- Quali muscoli lavora la croce con manubrio su fitball inclinata a un braccio?
- Questo esercizio attiva principalmente il pettorale maggiore, in particolare nella fase di apertura e chiusura del movimento. In modo secondario coinvolge deltoidi anteriori e stabilizzatori della spalla, oltre agli addominali per mantenere l’equilibrio sulla fitball.
- Che attrezzatura serve e ci sono alternative alla fitball?
- Servono una fitball e un manubrio di peso adeguato al proprio livello. In alternativa puoi usare una panca inclinata per una maggiore stabilità oppure una bosu ball per una sfida intermedia all’equilibrio.
- È un esercizio adatto ai principianti?
- Può essere eseguito anche dai principianti, ma richiede una discreta coordinazione e controllo posturale.
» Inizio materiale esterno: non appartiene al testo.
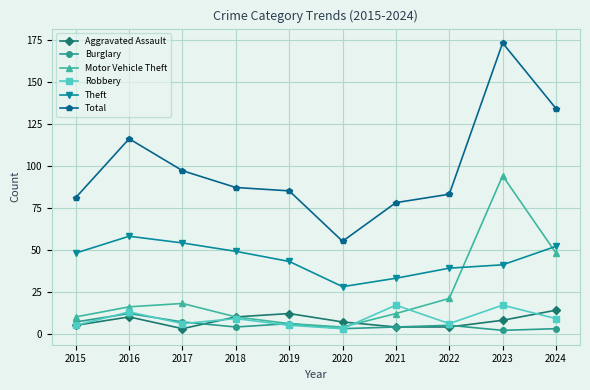

Does the chart display data point markers on the line(s)?

Yes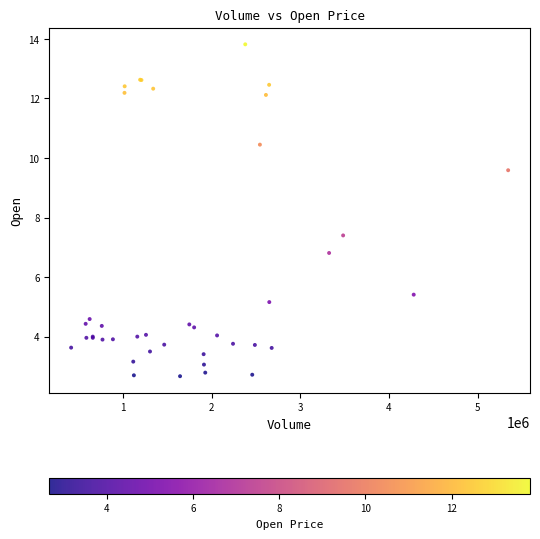

What Y value in the scatter plot is closest to 8?

7.4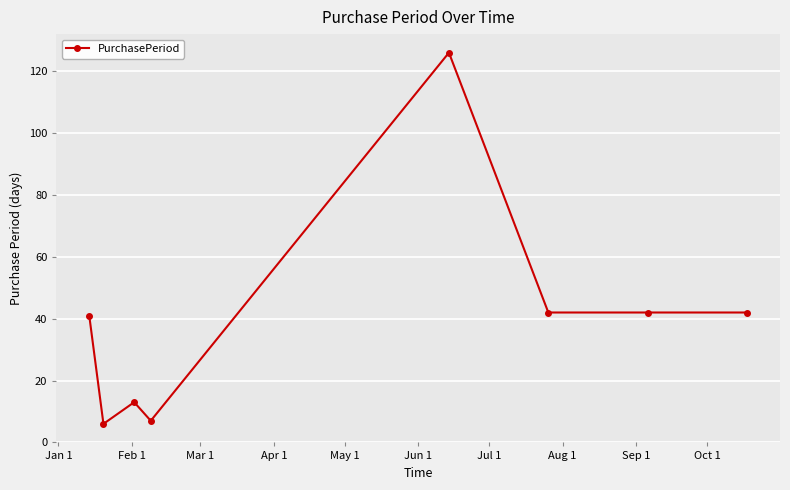

What is the difference between the maximum and minimum values?

120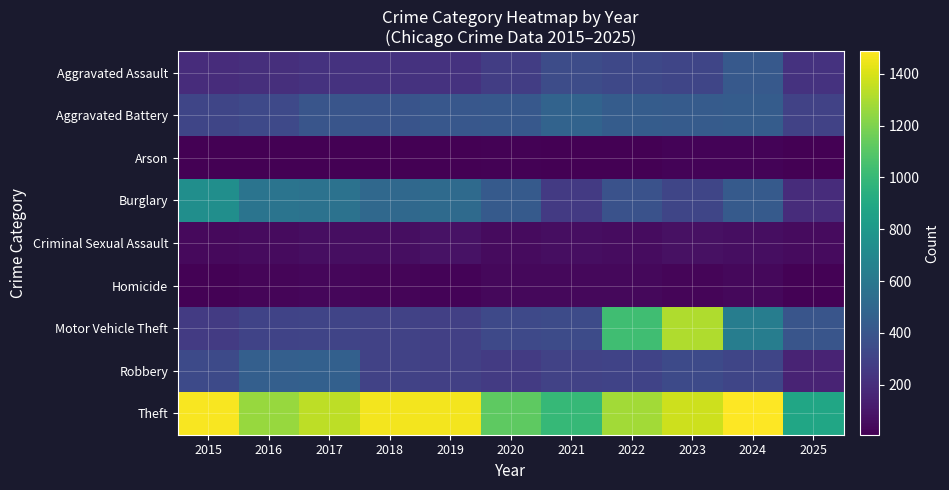

Which category has the highest value across all series?

2024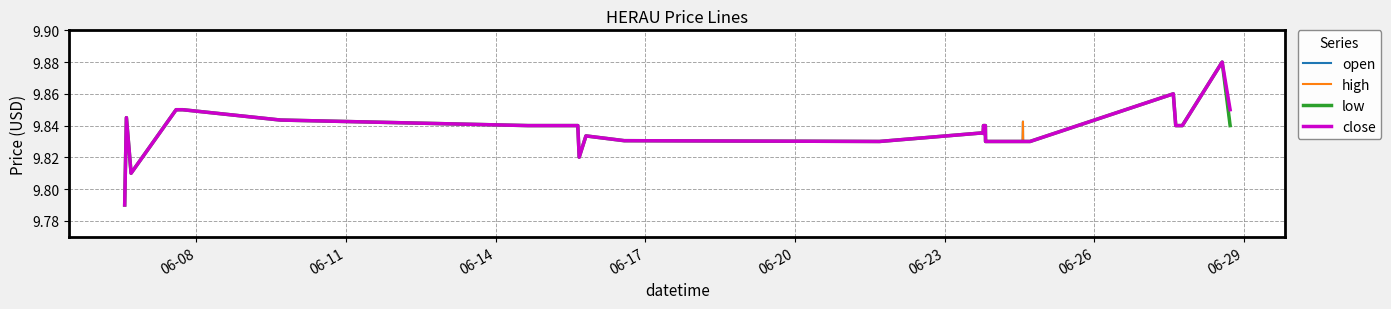

At how many categories does at least one series exceed 9?

32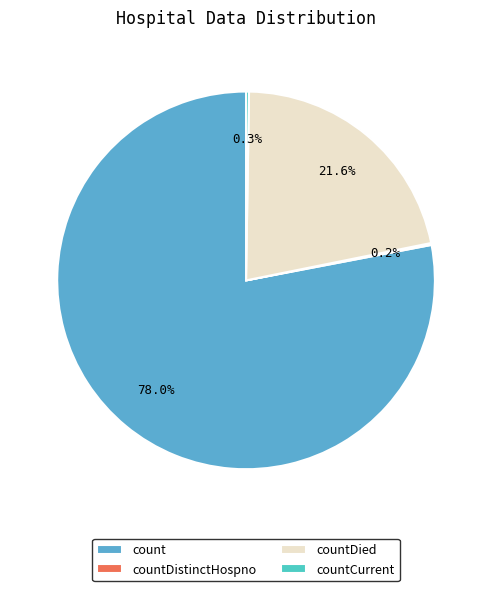

To the nearest percent, what is the average slice percentage?

25%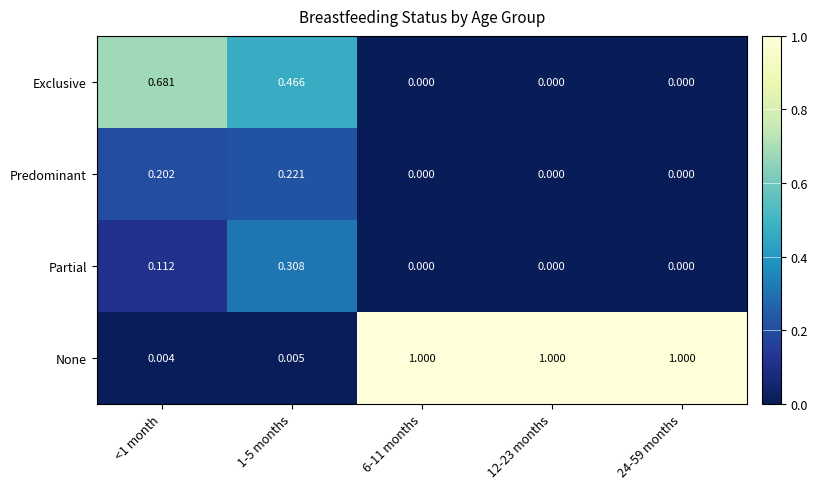

At how many categories does at least one series exceed 0?

5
Chi è alle prime armi dovrebbe iniziare con pesi leggeri e assicurarsi di mantenere la fitball ferma e i fianchi sollevati.
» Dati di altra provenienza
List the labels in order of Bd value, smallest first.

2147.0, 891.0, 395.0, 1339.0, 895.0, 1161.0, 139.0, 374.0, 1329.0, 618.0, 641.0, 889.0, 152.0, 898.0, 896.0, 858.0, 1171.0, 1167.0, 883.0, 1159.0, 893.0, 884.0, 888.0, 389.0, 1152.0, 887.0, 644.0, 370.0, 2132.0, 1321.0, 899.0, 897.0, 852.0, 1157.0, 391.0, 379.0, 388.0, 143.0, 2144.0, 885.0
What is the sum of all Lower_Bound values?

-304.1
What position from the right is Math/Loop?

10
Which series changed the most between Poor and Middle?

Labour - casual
- Quali sono gli errori più comuni da evitare?
- Gli errori frequenti includono abbassare troppo il braccio compromettendo la stabilità della spalla, perdere la posizione neutra della schiena o lasciare che i fianchi scendano. Controlla il movimento, usa un range di movimento sicuro e mantieni il core attivo.
- Quante serie e ripetizioni sono consigliate?
- Per un lavoro di ipertrofia si consigliano 3-4 serie da 8-12 ripetizioni per braccio, con un peso che consenta di arrivare vicino al cedimento muscolare. Per migliorare resistenza o controllo, puoi usare ripetizioni più alte con carico moderato.
- Ci sono precauzioni di sicurezza da seguire?
- Assicurati che la fitball sia ben gonfia e posizionata su una superficie antiscivolo. Tieni sempre il controllo del manubrio, evita movimenti bruschi e presta attenzione alla stabilità della palla, soprattutto se usi carichi più pesanti.
- Quali varianti posso provare per aumentare la difficoltà?
- Puoi eseguire il movimento con un tempo di discesa più lento per aumentare il lavoro eccentrico, oppure usare manubri più pesanti mantenendo la forma corretta. Una variante avanzata è effettuare la croce con rotazione del polso verso l’esterno per attivare maggiormente i deltoidi.